MOSEL: You can turn it around, you know, in a circle or you move it back. But you always keep it moving.

PRICHEP: Because Germany's Mosel Valley is a wine-growing region, the fire is built out of charcoal and dried grape vines for a homegrown experience.

MOSEL: In particular, when you drink a glass of Riesling with it, you know, it all comes together. You know, the meat, the wood and the wine - all perfect.

PRICHEP: These vine trimmings come from the winery of Barnaby Tuttle, here in Oregon. He first saw a schwenker on a wine-buying trip in Germany and was inspired to make his own out of some rebar, chain, and an old grill.

BARNABY TUTTLE: People love it. I mean you're playing with fire. And you're swinging things, there's different swing techniques. It's something so intrinsically human, sitting around a fire, playing with food.

PRICHEP: The schwenker has clearly won fans in America. But that's not the only place. Bjoern Gottschall is the founder of Schwenk the World, a group that's trying to spread the gospel of schwenking all over the globe. He got the idea when he was working in Japan a few years ago.

BJOERN GOTTSCHALL: I was telling my colleagues about my culture, and oh, I would like to schwenk again.

PRICHEP: Since then, Schwenk the World ambassadors from Saarland have held schwenk parties everywhere from Thailand to Romania. And people really make it their own.

GOTTSCHALL: In Cameroon, people put some bananas on the schwenker. This was quite exotic. And in Japan, for example, people put octopus. In Israel, they actually put the whole pita bread with the filling of egg and I don't know what on the schwenker. And so you can schwenk almost anything.

PRICHEP: Gottschall says that unlike the American cookout, where one guy's manning the grill, the schwenker is a true group activity. Anyone can give it a swing.

GOTTSCHALL: Preparing food together around the fire brings people to a very basic level of human being. So every kind of people are coming to the schwenker, and they have no borders to talk to each other.

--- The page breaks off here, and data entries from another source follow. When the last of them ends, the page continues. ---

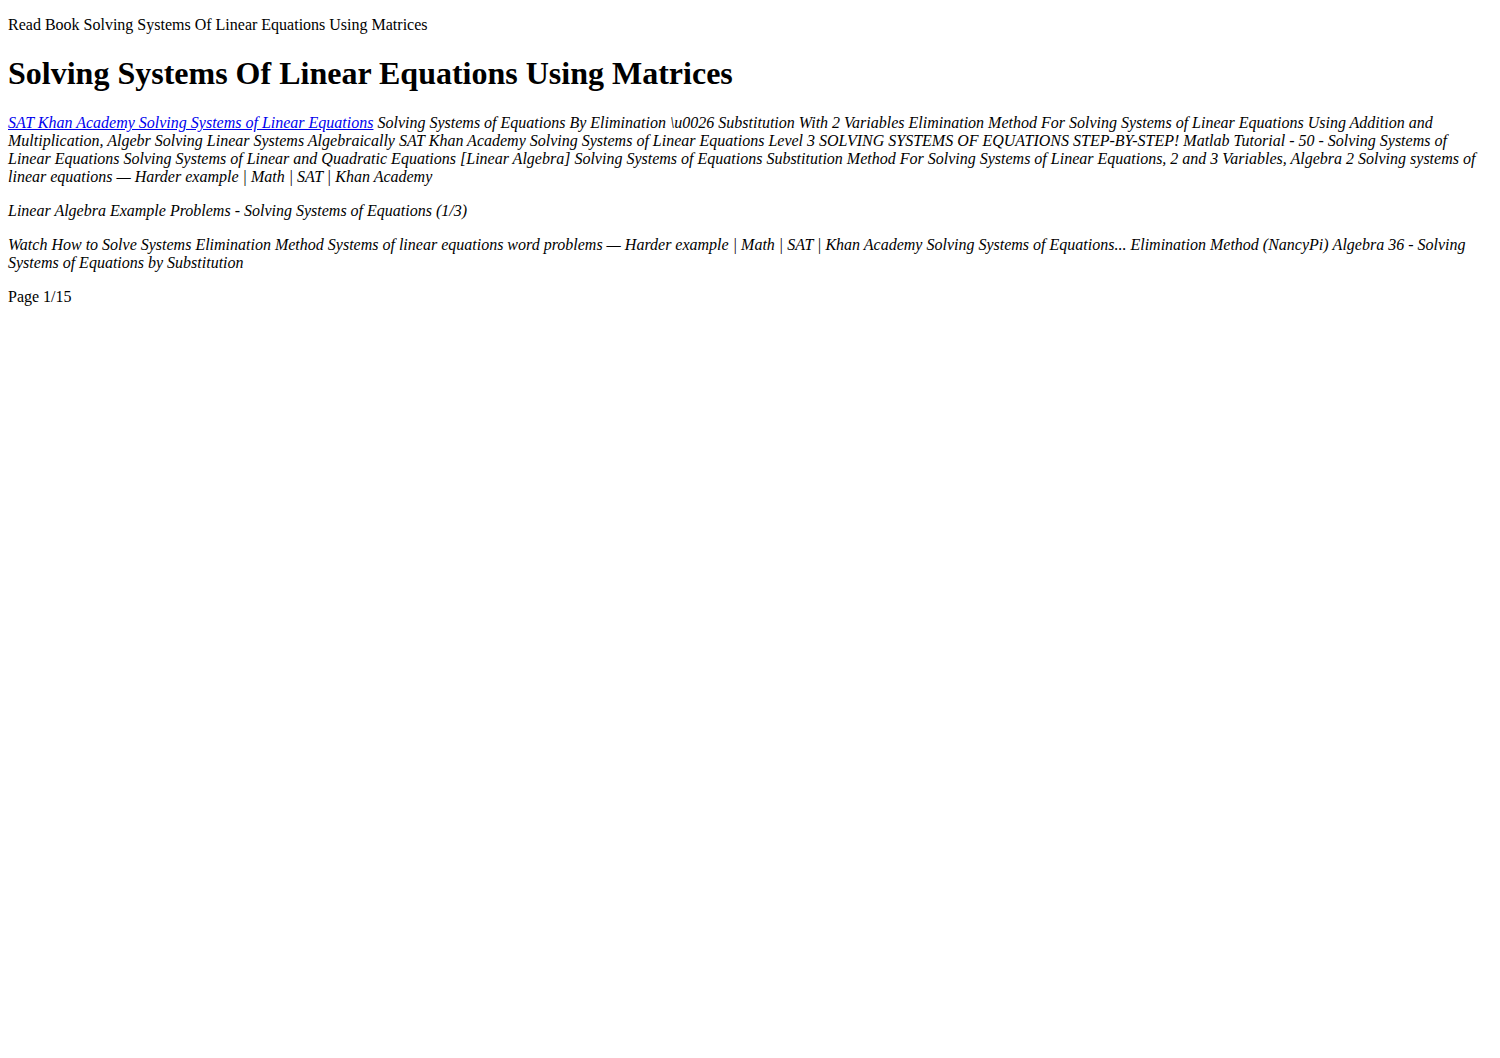Read Book Solving Systems Of Linear Equations Using Matrices
Solving Systems Of Linear Equations Using Matrices
SAT Khan Academy Solving Systems of Linear Equations Solving Systems of Equations By Elimination \u0026 Substitution With 2 Variables Elimination Method For Solving Systems of Linear Equations Using Addition and Multiplication, Algebr Solving Linear Systems Algebraically SAT Khan Academy Solving Systems of Linear Equations Level 3 SOLVING SYSTEMS OF EQUATIONS STEP-BY-STEP! Matlab Tutorial - 50 - Solving Systems of Linear Equations Solving Systems of Linear and Quadratic Equations [Linear Algebra] Solving Systems of Equations Substitution Method For Solving Systems of Linear Equations, 2 and 3 Variables, Algebra 2 Solving systems of linear equations — Harder example | Math | SAT | Khan Academy
Linear Algebra Example Problems - Solving Systems of Equations (1/3)
Watch How to Solve Systems Elimination Method Systems of linear equations word problems — Harder example | Math | SAT | Khan Academy Solving Systems of Equations... Elimination Method (NancyPi) Algebra 36 - Solving Systems of Equations by Substitution
Page 1/15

UNIDENTIFIED MAN: (Singing in German)

PRICHEP: Back in Portland, this schwenker party is also breaking down borders. A few dozen people are singing, drinking and talking as they fill up their plates with grilled pork. Even Ewald Mosel approves of this American schwenker, for several reasons.

MOSEL: Nice crust outside, and it's smoky, and then it's soft and juicy inside. It's delicious. Tastes like home.

PRICHEP: Even half a world away from Germany.